A N T E C E D E N T E S
1. Por los anteriores hechos, la Fiscalía Quinta Delegada ante los Jueces Penales del Circuito de Bello (Antioquia), el 10 de septiembre de 2004, acusó a Kennedy Zulivan Monsalve Aguiar y Yohan Alexis Bedoya Gallego por la conducta punible de acceso carnal violento.
2. El Juzgado Tercero Penal del Circuito de Bello, el 15 de marzo de 2005, dictó sentencia de primera instancia en la que condenó a los procesados a la pena principal de 240 meses de prisión y a la sanción accesoria de inhabilitación para el ejercicio de derechos y funciones públicas por el mismo lapso de la sanción privativa de la libertad, como autores de la conducta punible de acceso carnal violento agravado.
3. Apelado el fallo por el defensor, el Tribunal Superior de Medellín, el 7 de junio de 2005, al desatar el recurso, lo confirmó.
Contra la anterior decisión, el citado defensor de los acusados interpuso recurso de casación.
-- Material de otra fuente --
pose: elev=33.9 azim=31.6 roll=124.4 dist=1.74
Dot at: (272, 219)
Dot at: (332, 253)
L A D E M A N D A D E C A S A C I Ó N
La defensa técnica de los procesados, con base en la causal primera de casación, presenta un único cargo contra la sentencia, cuyos argumentos se sintetizan de la siguiente manera:
Único cargo
El defensor, basado en la causal primera de casación, acusa al Tribunal de haber violado, de manera indirecta, una norma de derecho sustancial por error de hecho cometido sobre el “contenido material de la prueba o de su realidad tangible”.
Afirma que el Tribunal aceptó el temor de la menor, en tanto que encontraba válido que ella hubiese cambiado la narración inicial hecha ante la Inspección de Permanencia de Bello, y que posteriormente las haya modificado en las circunstancias de modo y lugar ante la Fiscalía.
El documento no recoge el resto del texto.